Mi pare che questo testo ci offra una bella chiave di lettura per comprendere il mistero della Pasqua cristiana, dando al termine “passione” un significato attivo e non passivo. In altri termini, non è  corretto intendere la “passione di Gesù” soltanto come “subire dei patimenti” ad opera di persone malvagie e caso mai per decreto divino (?!). La fede della Chiesa ci dice, infatti, che egli accettò volontariamente le sofferenze e la morte di croce, cioè vi andò incontro consapevolmente, considerandole come via necessaria per compiere  la missione affidatagli dal Padre, cioè quella di riscattare l’umanità dal male, dalla infelicità e dalla morte, che la privano dalla bellezza del vivere. Un esempio che illustra bene la scelta di Gesù, è quello di una madre in procinto di partorire cui annunciano che l’esito del parto potrebbe comportare la sua morte e che deliberatamente accetta anche di morire, purché il figlio venga alla luce e viva.

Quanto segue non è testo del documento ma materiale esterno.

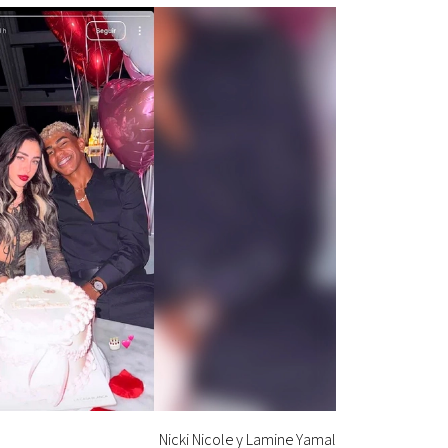
Nicki Nicole y Lamine Yamal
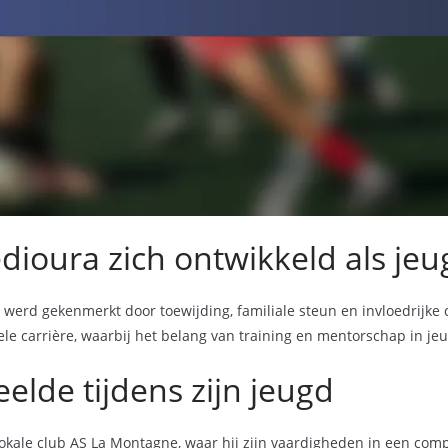
ioura zich ontwikkeld als jeu
werd gekenmerkt door toewijding, familiale steun en invloedrijke c
ele carrière, waarbij het belang van training en mentorschap in j
elde tijdens zijn jeugd
okale club AS La Montagne, waar hij zijn vaardigheden in een comp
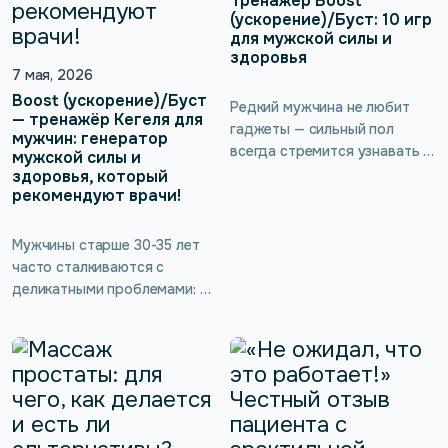
Тренажёр Boost
зонда.
вопросы, которые возникают
(ускорение)/Буст: 10 игр
для мужской силы и
до и после интимной
здоровья
пластики влагалища.
7 мая, 2026
Boost (ускорение)/Буст
Редкий мужчина не любит
— тренажёр Кегеля для
гаджеты — сильный пол
мужчин: генератор
всегда стремится узнавать и
мужской силы и
открывать для себя новое и
здоровья, который
рекомендуют врачи!
неизведанное. А уж если
такой девайс приносит
ощутимую пользу для
Мужчины старше 30-35 лет
сексуальности и мужского
часто сталкиваются с
здоровья, не требуя никаких
деликатными проблемами: от
жертв — как тут не
бесконечных позывов в
заинтересоваться!
туалет и недержания до
Интеллектуальный тренажёр
снижения либидо и
для интимных мышц kGoal
эректильной дисфункции. Но
Boost (ускорение)/Буст
мало кто знает, что многие
работает по принципу
нарушения в интимной сфере
обратной биологической
можно предотвратить и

Allora penso che il termine “passione” dei racconti evangelici vada inteso soprattutto nel senso dell’ “appassionarsi” per amore. Parafrasando il testo della canzone, proprio perché “aveva nella vene” una amore grande per i fratelli, questa scelta è diventata per Gesù “veleno dolce” che porta alla croce che accetta di “trascinare” perché, come il Padre, è appassionato alla causa dei fratelli da salvare dalla banalità del vivere, dalla umiliazione e dalla morte. Questo ci suggerisce l’espressione del Vangelo di Giovanni: “Dio ha tanto amato il mondo da dare il suo Figlio unigenito, perché chiunque crede in lui abbia la vita eterna?” (Gv 3,16), che abbiamo letta nella IV domenica di Quaresima.

Se le cose stanno così, perché celebriamo il Venerdì santo, con l’intensa liturgia della Passione del Signore e le commoventi processioni di Gesù morto? Non certo per compatire e commiserare Gesù (non ne ha bisogno!), per esecrare i suoi carnefici o per suscitare in noi paura di castighi e sensi di colpa, ma per imparare ad appassionarci alla medesima causa di Gesù e diventare, come Lui, fonte di vita per i fratelli, anche se questo comporta la sofferenza e persino il morire, nella certezza che, come ci insegna Gesù,  è vero uomo non chi tiene la vita per sé ma chi la dona appassionandosi agli altri.

La liturgia, infatti,  ci propone la contemplazione del Crocifisso, non per indurci a forme di masochismo o per suscitare in noi terribili sensi si colpa che azzerano la nostra gioia di vivere, ma per invitarci ad imitare il suo condividere la passione del Padre per l’umanità, vivendo la vita come un dono e appassionandoci con coraggio e con tenerezza ad ogni vicenda umana perché non si perda, ma si realizzi pienamente.

È questo il senso della Pasqua, che celebriamo nei riti per far nascere nel nostro cuore la stessa passione che ha portato Gesù, il vero uomo, a donare la sua vita per i fratelli.